Ciclo 2020/ 2021 A Smed planeja um ciclo contínuo 2020/2021 com o intuito de garantir a aprendizagem de todos os alunos da rede municipal. A SEC também não respondeu a este questionamento. O Consed adiantou que a adoção de ciclos não está descartada. Na prática, conteúdos que ficaram comprometidos pela pandemia serão reforçados no ano escolar seguinte.  

Reprovação A rede municipal garante que não haverá perdas para nenhum aluno. A rede estadual não informou como fica a questão da reprovação. Em entrevistas, o governador Rui Costa mantém a posição de que o ano letivo não está perdido.  

Testagem nas escolas Na rede municipal, será realizada medição de temperatura. Já na rede estadual, o governo já realizou testagem em massa de estudantes, professores e funcionários de escolas  nos municípios de Ipiaú, Uruçuca e Itajuípe, localizados no Sul da Bahia.   As unidades  das cidades Jequié, Ilhéus e Itabuna também passam por testagem. 
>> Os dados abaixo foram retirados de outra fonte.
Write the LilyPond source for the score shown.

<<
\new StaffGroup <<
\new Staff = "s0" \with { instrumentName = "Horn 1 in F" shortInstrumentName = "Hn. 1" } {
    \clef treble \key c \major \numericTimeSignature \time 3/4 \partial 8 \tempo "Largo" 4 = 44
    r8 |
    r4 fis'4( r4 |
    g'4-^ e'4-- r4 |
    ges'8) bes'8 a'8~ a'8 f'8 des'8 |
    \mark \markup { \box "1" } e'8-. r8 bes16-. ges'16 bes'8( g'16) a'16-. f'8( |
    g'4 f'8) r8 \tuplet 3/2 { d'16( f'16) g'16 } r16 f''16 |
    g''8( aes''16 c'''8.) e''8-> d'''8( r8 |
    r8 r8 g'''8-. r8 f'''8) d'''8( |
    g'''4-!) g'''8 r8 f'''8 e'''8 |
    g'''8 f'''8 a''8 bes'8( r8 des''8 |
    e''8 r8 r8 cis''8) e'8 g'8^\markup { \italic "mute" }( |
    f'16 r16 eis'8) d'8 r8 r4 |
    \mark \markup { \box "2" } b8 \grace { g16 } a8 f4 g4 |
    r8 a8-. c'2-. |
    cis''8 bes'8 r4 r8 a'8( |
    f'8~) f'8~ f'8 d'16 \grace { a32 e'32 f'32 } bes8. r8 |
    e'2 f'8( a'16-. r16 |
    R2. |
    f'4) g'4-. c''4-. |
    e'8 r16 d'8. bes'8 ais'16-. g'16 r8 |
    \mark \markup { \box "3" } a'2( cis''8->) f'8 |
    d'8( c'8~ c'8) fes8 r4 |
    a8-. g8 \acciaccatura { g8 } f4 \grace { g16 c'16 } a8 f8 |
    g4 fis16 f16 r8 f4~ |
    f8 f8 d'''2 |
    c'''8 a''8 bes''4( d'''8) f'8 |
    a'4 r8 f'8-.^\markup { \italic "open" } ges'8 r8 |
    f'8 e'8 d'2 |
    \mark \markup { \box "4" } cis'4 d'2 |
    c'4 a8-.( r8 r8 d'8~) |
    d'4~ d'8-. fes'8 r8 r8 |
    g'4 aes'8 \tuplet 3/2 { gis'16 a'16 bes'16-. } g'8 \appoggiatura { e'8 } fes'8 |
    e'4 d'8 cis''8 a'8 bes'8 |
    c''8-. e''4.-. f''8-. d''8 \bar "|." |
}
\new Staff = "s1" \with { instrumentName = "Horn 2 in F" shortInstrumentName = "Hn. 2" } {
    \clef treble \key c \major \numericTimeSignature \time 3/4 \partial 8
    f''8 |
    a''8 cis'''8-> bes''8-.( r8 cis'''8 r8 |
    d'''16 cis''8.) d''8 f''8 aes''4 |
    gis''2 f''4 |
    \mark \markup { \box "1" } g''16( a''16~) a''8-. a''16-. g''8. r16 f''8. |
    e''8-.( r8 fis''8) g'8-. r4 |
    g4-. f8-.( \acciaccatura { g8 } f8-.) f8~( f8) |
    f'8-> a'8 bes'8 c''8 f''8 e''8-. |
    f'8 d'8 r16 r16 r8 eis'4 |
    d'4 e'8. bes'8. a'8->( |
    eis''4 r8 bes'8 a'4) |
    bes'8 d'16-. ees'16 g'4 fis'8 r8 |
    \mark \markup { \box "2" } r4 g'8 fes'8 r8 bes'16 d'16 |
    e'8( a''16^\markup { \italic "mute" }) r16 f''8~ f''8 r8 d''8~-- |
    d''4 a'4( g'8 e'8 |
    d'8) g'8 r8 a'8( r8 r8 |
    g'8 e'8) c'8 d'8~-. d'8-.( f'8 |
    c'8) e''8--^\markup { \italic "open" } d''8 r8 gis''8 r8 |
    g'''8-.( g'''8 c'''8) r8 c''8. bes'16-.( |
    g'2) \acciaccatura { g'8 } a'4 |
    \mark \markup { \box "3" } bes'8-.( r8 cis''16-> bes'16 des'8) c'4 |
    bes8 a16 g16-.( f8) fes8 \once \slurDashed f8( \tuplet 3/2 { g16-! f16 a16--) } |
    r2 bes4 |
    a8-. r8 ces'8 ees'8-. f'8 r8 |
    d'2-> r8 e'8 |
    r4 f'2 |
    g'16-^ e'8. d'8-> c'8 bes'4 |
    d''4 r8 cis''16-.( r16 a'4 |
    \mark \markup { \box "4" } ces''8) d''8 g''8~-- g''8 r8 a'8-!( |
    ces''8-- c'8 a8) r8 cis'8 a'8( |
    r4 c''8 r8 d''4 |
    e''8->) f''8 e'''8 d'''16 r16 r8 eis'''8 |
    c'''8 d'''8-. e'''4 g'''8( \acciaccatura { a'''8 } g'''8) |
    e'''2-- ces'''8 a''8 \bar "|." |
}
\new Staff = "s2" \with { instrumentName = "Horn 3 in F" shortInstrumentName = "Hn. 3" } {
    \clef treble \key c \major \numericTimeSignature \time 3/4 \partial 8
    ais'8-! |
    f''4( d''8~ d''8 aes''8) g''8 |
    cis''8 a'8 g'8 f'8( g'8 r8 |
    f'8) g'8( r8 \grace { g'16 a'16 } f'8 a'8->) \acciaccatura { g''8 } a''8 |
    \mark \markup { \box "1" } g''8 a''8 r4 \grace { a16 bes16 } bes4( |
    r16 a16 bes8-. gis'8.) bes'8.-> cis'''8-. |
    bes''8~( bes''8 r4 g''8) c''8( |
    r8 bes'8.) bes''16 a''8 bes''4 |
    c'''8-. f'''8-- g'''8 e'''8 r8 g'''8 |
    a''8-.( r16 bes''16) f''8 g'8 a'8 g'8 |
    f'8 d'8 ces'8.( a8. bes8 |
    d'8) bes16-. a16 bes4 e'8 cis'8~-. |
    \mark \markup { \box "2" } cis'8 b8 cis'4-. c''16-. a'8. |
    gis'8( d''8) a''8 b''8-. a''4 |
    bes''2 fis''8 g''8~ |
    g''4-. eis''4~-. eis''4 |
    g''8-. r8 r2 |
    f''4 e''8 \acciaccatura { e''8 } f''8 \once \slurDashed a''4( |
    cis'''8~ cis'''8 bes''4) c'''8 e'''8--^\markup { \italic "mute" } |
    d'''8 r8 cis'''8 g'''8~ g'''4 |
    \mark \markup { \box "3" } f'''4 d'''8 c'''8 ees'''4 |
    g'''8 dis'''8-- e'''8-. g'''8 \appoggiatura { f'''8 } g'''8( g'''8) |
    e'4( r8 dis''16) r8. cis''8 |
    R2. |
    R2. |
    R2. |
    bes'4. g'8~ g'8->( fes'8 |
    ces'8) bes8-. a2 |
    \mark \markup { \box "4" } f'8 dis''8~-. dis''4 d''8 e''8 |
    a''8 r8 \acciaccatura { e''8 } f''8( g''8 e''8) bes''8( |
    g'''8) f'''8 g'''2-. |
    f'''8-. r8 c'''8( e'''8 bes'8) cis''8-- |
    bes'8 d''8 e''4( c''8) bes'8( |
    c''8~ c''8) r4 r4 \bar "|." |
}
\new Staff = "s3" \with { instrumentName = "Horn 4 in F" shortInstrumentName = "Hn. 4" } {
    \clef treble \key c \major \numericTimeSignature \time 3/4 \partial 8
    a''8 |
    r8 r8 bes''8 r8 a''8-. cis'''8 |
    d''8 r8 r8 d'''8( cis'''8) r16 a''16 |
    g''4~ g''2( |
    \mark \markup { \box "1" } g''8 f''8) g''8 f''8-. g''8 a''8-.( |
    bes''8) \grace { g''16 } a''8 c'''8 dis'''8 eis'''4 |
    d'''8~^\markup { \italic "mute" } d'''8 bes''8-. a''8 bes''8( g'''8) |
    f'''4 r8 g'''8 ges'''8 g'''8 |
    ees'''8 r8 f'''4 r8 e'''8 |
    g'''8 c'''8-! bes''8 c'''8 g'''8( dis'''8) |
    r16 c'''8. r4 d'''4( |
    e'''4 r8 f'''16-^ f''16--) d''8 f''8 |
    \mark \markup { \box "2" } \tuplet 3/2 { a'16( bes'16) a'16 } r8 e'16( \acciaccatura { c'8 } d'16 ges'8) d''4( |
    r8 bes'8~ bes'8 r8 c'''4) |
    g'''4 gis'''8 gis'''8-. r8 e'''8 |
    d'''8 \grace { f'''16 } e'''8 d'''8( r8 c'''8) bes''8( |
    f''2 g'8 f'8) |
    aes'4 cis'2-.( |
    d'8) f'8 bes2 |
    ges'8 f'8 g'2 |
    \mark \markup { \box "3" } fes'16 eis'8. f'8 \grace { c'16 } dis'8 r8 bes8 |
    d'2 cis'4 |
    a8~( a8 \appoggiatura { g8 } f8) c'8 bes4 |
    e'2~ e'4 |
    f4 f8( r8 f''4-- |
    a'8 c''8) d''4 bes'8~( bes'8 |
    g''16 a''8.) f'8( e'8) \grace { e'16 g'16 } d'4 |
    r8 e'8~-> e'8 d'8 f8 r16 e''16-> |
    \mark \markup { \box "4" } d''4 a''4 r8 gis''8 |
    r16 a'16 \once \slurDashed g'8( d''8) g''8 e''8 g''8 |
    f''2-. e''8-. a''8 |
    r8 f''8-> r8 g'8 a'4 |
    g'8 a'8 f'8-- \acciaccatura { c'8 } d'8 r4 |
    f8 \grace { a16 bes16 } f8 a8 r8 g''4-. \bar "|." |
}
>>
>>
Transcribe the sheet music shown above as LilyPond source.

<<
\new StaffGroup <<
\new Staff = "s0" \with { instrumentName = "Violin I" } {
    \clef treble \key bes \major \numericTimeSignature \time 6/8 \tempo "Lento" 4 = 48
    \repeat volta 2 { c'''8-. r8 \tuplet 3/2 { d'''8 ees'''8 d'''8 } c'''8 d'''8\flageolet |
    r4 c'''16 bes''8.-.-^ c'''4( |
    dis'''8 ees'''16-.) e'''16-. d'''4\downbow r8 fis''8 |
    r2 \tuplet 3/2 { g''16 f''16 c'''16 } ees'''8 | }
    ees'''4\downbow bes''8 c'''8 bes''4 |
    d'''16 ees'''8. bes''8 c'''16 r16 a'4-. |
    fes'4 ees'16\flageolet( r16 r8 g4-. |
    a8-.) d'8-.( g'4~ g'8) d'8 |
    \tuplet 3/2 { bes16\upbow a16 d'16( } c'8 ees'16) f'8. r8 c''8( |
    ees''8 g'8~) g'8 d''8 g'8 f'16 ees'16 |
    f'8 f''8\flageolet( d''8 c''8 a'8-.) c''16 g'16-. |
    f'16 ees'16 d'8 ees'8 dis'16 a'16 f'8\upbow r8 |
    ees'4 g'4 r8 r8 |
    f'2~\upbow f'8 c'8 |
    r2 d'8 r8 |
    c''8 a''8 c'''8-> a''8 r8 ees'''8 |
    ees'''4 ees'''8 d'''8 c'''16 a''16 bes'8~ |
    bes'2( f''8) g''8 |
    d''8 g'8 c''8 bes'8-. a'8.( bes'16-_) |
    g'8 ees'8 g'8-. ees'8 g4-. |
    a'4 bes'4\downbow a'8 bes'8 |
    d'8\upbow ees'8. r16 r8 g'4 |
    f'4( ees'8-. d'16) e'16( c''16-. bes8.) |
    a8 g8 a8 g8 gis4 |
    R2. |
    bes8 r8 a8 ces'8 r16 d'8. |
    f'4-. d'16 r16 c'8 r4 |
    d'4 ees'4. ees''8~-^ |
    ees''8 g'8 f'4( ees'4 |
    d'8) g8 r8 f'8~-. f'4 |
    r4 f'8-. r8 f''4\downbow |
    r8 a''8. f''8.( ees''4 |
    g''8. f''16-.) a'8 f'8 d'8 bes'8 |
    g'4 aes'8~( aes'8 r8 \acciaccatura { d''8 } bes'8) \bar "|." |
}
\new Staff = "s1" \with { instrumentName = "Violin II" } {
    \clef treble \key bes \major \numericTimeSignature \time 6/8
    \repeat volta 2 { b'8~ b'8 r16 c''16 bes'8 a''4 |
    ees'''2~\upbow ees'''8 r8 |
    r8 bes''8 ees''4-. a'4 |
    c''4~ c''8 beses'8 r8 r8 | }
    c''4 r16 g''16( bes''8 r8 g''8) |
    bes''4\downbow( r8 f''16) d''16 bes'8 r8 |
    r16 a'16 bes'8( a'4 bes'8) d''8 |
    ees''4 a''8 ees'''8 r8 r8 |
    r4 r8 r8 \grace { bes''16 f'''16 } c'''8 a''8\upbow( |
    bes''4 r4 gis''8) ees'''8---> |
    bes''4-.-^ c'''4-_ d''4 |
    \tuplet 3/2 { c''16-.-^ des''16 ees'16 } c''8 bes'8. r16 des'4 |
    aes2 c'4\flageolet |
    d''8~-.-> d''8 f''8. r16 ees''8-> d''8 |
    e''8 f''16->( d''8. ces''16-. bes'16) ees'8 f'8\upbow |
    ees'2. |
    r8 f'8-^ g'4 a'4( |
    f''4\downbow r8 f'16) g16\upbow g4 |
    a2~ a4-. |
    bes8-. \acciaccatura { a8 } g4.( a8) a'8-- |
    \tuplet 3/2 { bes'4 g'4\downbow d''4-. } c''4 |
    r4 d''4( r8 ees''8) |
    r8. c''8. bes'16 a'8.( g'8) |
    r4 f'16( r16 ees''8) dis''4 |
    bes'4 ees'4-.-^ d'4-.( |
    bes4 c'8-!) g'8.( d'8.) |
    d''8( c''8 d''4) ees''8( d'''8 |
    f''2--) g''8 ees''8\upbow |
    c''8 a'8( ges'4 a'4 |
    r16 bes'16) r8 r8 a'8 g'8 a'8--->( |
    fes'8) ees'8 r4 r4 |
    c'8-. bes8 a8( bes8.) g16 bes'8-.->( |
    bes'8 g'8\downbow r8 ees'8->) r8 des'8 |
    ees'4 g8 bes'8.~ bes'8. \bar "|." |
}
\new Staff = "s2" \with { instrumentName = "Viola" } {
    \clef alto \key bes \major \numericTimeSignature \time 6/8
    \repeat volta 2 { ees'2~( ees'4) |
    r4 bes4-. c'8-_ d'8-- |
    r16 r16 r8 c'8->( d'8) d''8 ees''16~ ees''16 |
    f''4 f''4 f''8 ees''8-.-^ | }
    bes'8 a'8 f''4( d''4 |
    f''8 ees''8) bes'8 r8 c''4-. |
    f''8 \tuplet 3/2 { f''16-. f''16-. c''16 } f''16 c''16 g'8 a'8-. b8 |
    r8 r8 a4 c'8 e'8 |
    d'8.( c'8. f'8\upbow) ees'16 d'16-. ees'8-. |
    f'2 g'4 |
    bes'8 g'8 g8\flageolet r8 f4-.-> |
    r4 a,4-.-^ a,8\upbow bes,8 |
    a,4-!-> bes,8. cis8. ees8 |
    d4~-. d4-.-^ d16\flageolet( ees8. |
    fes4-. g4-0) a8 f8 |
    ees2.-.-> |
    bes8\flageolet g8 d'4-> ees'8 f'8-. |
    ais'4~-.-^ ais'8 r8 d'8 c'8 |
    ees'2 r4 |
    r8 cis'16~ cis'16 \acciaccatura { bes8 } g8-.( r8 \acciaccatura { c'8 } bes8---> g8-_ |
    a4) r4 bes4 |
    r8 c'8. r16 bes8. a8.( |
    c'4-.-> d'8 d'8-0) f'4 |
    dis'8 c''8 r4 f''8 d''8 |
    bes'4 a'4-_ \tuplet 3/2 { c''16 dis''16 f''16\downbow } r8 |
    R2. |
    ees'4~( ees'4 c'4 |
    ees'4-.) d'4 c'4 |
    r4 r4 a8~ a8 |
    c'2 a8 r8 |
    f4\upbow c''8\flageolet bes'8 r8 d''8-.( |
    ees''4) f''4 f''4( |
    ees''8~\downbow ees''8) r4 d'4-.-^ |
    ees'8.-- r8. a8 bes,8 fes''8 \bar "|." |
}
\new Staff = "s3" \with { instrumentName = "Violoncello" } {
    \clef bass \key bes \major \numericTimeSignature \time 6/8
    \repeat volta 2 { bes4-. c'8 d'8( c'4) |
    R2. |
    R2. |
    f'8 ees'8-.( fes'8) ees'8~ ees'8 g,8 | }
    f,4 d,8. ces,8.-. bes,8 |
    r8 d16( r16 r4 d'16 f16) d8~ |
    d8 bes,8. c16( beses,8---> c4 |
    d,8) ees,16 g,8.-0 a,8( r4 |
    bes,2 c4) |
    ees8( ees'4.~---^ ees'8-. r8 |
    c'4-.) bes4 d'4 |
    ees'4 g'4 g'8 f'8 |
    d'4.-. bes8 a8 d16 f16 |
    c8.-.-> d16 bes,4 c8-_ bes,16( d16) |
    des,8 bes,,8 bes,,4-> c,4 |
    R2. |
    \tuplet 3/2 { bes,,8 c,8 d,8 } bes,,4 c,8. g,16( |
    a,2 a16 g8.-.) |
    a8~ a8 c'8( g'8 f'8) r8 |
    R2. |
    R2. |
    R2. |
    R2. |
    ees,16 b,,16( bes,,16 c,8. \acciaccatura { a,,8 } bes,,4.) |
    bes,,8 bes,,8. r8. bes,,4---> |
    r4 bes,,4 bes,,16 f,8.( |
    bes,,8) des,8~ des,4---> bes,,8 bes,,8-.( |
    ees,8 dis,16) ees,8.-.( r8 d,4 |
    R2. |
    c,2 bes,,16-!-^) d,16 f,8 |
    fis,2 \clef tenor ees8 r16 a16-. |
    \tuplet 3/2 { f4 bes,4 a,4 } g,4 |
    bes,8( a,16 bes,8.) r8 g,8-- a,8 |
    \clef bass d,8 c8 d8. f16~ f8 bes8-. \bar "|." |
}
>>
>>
Infraestrutura A Smed não especificou quais são estas adequações, porém, confirmou que reformas estão sendo feitas. O governo do estado também disse que as escolas estaduais estão passando por intervenções como reforma de banheiros, inclusão de pias e área para passar álcool gel. Ventiladores e banda larga estão sendo instalados.  

Recesso escolar O governador do estado, Rui Costa, afirmou que o calendário vai incluir todos os sábados e o recesso de fim de ano.